Toute activité de consommation a un but hédoniste ou un but utilitaire. Le premier découle des bienfaits émotionnels générés par l’expérience de consommation : acheter un billet d’avion, des vêtements ou des billets de concert, faire une réservation dans un restaurant ou dans un hôtel, s’inscrire à des cours de danse, etc. Par opposition, on peut poursuivre un objectif utilitaire lors de l’achat de services financiers, de services de nettoyage à domicile ou de matériel technologique, lorsqu’on fait réparer sa voiture, etc. en résumé, les utilitaristes cherchent à combler des besoins rationnels et évaluent les produits disponibles en fonction des qualités objectives que ceux-ci présentent, alors que les hédonistes accordent la priorité aux qualités subjectives et purement reliées au plaisir.

Par définition, une marque qui utilise un ton humain dans ses activités marketing transmet davantage d’émotions à ses interlocuteurs – et crée donc une plus grande valeur hédonique chez eux – qu’une marque qui se montre plus impersonnelle. D’ailleurs, ce ton semble particulièrement judicieux lorsqu’il s’agit de produits à valeur hédonique, mais il l’est moins si le but du consommateur est strictement d’ordre utilitaire.
^^^^
*Court exercice A*:
Répondez d'après l'extrait sur la consommation :
(i) À quoi les hédonistes accordent-ils la priorité ?
(ii) En fonction de quoi les utilitaristes évaluent-ils les produits disponibles ?
(iii) Pour quel type de produits le ton humain semble-t-il particulièrement judicieux ?
*Court exercice B*:
Recopiez mot pour mot le passage de l'extrait sur la consommation qui commence aux mots « Toute activité de » et s'arrête après « reliées au plaisir. ».
Les données qui suivent n'ont aucun lien avec l'extrait sur la consommation.

*Extraits de données*:
^^^^
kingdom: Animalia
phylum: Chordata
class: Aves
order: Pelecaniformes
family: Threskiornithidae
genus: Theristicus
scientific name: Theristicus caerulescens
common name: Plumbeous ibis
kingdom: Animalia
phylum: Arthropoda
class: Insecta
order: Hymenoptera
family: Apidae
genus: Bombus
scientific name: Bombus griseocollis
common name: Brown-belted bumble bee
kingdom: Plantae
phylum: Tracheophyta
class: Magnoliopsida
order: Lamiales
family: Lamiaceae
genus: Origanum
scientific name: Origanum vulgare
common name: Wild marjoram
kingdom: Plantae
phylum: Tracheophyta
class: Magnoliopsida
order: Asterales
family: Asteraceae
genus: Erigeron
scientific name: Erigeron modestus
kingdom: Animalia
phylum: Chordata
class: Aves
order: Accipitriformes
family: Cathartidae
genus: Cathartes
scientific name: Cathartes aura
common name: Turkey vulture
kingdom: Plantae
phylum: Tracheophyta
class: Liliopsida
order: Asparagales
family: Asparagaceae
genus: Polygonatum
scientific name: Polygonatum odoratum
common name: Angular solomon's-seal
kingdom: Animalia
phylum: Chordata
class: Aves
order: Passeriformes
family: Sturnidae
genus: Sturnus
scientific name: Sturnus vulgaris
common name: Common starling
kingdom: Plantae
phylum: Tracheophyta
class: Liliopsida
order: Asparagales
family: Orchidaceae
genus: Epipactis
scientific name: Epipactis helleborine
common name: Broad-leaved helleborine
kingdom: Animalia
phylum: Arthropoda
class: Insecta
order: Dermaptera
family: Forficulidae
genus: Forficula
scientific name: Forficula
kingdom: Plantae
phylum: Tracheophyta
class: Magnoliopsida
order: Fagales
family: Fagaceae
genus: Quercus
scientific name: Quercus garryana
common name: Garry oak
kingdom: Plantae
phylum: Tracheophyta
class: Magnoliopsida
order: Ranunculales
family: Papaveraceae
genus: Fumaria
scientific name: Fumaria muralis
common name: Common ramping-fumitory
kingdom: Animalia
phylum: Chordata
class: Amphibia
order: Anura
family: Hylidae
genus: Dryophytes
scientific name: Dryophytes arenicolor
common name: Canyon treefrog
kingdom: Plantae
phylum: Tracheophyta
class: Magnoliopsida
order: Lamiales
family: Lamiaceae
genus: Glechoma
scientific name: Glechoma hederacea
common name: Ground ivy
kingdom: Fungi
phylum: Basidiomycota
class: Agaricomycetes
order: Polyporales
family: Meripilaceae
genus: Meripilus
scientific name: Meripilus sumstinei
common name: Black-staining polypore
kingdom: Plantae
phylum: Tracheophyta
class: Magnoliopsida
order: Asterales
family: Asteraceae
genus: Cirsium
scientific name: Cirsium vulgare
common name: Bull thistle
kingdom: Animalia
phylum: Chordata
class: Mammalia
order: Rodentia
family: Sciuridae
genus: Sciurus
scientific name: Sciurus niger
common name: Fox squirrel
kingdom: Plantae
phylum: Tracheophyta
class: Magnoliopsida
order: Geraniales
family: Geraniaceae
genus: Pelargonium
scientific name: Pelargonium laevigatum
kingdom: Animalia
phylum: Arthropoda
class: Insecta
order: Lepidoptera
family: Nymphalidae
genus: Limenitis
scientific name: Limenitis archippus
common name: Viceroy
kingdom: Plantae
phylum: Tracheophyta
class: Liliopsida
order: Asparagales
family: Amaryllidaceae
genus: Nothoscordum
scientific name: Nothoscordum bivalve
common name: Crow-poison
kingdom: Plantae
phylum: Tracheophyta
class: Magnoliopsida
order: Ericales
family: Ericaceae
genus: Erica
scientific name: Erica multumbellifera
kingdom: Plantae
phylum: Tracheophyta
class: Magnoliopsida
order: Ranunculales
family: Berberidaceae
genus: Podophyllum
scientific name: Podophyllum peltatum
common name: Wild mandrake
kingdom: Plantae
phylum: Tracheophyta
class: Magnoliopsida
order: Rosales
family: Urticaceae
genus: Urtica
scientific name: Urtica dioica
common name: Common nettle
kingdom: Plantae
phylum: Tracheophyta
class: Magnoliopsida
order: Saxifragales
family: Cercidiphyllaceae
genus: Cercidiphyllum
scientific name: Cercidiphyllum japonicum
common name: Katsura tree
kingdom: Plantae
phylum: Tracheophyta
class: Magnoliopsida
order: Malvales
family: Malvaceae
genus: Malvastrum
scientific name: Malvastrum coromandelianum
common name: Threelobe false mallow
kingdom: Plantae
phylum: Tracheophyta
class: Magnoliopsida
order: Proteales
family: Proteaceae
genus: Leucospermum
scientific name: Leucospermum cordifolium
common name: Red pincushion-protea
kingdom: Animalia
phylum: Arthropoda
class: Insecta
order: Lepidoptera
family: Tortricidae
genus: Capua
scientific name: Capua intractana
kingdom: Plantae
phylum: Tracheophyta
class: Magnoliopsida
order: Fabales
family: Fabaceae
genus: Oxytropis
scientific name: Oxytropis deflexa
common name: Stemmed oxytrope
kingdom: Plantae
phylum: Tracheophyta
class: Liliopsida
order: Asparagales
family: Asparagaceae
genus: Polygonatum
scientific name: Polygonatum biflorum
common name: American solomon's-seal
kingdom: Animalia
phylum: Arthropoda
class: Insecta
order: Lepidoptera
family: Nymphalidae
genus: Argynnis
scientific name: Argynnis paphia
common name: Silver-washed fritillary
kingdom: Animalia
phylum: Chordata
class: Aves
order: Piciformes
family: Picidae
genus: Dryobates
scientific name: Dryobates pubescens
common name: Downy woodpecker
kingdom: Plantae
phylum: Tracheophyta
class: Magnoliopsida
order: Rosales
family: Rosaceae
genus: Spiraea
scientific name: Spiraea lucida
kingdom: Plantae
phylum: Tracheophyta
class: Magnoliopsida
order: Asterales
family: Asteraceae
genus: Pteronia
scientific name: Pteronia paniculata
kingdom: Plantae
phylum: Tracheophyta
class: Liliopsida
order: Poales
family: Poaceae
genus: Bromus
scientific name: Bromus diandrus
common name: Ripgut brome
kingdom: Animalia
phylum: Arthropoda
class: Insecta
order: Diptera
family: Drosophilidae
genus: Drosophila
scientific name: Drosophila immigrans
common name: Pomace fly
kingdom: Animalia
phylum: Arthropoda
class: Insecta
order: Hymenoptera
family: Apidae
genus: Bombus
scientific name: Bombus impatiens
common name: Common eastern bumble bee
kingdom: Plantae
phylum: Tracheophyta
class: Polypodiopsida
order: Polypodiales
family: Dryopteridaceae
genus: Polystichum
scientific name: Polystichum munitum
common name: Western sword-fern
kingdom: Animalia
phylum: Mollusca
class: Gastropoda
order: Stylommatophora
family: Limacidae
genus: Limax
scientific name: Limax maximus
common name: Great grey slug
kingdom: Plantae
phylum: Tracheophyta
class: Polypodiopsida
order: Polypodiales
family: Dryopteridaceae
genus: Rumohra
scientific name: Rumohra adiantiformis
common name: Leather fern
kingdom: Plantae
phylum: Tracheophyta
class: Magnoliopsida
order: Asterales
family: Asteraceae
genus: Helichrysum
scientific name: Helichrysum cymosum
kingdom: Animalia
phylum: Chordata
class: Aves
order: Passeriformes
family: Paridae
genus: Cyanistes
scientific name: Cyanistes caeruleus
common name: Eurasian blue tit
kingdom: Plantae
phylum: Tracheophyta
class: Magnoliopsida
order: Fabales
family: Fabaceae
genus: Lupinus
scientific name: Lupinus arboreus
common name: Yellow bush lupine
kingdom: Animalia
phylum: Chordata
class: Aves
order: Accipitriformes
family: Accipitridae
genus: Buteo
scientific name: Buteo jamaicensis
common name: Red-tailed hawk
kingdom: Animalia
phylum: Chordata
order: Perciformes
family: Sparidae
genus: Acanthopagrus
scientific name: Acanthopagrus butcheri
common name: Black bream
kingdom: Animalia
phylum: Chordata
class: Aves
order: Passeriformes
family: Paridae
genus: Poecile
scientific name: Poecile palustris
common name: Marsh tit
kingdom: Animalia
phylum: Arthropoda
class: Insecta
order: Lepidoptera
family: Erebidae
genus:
^^^^
*Réponse attendue A*:
(i) Aux qualités subjectives et purement reliées au plaisir.
(ii) En fonction des qualités objectives que ces produits présentent.
(iii) Pour les produits à valeur hédonique.

*Réponse attendue B*:
Toute activité de consommation a un but hédoniste ou un but utilitaire. Le premier découle des bienfaits émotionnels générés par l’expérience de consommation : acheter un billet d’avion, des vêtements ou des billets de concert, faire une réservation dans un restaurant ou dans un hôtel, s’inscrire à des cours de danse, etc. Par opposition, on peut poursuivre un objectif utilitaire lors de l’achat de services financiers, de services de nettoyage à domicile ou de matériel technologique, lorsqu’on fait réparer sa voiture, etc. en résumé, les utilitaristes cherchent à combler des besoins rationnels et évaluent les produits disponibles en fonction des qualités objectives que ceux-ci présentent, alors que les hédonistes accordent la priorité aux qualités subjectives et purement reliées au plaisir.